As I was pitching my tent, a man emerged out of the darkness and said hello, scaring the hell out of me for a moment. His name was Herb, and he was the only other person camping in Masten. He was a colorful (and drunk) character from nearby Laporte. He explained his friends had stood him up on a fishing trip and he was enjoying the night by himself. We chatted for a few minutes about hiking in the area and the threat of threat of gas drilling. And how crazy it was that anyone wanted to drill anywhere near the Loyalsock.

He eventually returned to his camper and we ate a quick snack and turned in to get some sleep. Herb’s trailer played music  into the early morning.

We awoke on Sunday morning to grey skies and light rain. We packed up camp and drove the few miles to Ellenton Ridge Road to park for our intended hike. We were going to hike the Old Loggers Path to connect to the Sharp Shinned Trail, to connect with Rock Run. Our plan from there was to bushwhack Rock Run down to wear it meets Yellow Dog Run, some three miles away. We had done a different version of this hike last year, taking the OLP to the same destination. We were hoping to check out the cliffs and cascades of the upper gorge of the Rock Run.

§ Task instructions
A: According to the hiking account, why was Herb spending the night by himself?
B: Print the hiking account from "As I was pitching" to "the early morning.".

§ Recorded data
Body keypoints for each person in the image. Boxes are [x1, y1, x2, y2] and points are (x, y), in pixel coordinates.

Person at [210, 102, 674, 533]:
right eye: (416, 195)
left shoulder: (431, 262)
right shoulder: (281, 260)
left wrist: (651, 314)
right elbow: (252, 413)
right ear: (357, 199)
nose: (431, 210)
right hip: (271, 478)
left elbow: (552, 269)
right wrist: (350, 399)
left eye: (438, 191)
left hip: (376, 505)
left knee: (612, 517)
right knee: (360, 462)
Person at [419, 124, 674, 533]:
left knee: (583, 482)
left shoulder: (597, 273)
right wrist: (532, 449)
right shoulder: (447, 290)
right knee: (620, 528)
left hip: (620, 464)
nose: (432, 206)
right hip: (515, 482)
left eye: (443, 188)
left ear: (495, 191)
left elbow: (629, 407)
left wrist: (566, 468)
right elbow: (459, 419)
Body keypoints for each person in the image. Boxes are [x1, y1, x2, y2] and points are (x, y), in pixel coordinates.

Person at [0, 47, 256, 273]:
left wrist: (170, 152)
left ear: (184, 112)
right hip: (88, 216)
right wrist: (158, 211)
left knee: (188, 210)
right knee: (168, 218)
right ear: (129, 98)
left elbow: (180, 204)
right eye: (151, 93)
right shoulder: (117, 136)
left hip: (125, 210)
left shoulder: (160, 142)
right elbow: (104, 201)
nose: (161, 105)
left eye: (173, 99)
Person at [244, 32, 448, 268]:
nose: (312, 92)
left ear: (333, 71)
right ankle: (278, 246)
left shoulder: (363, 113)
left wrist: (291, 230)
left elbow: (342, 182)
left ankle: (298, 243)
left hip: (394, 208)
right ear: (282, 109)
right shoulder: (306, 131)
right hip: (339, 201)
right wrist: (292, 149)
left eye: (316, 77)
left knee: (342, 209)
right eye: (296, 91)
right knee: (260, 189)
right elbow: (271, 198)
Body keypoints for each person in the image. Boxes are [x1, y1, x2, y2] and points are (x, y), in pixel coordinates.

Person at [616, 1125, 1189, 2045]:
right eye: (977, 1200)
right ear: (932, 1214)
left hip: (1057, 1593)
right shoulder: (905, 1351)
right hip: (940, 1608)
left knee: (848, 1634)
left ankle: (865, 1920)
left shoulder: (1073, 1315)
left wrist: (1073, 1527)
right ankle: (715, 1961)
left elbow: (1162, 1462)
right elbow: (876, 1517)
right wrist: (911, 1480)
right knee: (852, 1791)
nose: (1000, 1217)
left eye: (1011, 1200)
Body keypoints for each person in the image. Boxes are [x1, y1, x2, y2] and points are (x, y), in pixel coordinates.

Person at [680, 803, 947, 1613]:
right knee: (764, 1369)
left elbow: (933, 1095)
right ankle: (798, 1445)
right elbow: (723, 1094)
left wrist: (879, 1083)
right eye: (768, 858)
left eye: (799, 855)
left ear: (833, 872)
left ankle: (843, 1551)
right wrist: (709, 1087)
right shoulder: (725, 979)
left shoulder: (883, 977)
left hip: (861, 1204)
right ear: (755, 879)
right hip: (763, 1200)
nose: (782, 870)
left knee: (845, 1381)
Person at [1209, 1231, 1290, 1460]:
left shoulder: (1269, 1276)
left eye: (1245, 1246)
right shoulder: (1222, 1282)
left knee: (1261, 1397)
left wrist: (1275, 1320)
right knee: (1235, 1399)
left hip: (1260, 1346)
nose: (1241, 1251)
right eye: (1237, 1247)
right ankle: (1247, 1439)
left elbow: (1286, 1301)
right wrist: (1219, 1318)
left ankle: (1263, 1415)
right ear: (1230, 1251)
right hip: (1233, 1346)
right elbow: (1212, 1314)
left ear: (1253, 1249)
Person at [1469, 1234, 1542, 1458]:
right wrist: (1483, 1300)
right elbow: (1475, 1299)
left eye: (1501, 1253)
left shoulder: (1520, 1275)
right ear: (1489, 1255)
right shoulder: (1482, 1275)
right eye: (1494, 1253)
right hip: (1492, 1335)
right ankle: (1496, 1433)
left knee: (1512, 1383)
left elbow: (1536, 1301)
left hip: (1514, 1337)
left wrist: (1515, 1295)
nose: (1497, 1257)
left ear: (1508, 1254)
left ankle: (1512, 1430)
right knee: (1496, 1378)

§ Solutions by task
A: His friends had stood him up on a fishing trip.

B:
As I was pitching my tent, a man emerged out of the darkness and said hello, scaring the hell out of me for a moment. His name was Herb, and he was the only other person camping in Masten. He was a colorful (and drunk) character from nearby Laporte. He explained his friends had stood him up on a fishing trip and he was enjoying the night by himself. We chatted for a few minutes about hiking in the area and the threat of threat of gas drilling. And how crazy it was that anyone wanted to drill anywhere near the Loyalsock.

He eventually returned to his camper and we ate a quick snack and turned in to get some sleep. Herb’s trailer played music  into the early morning.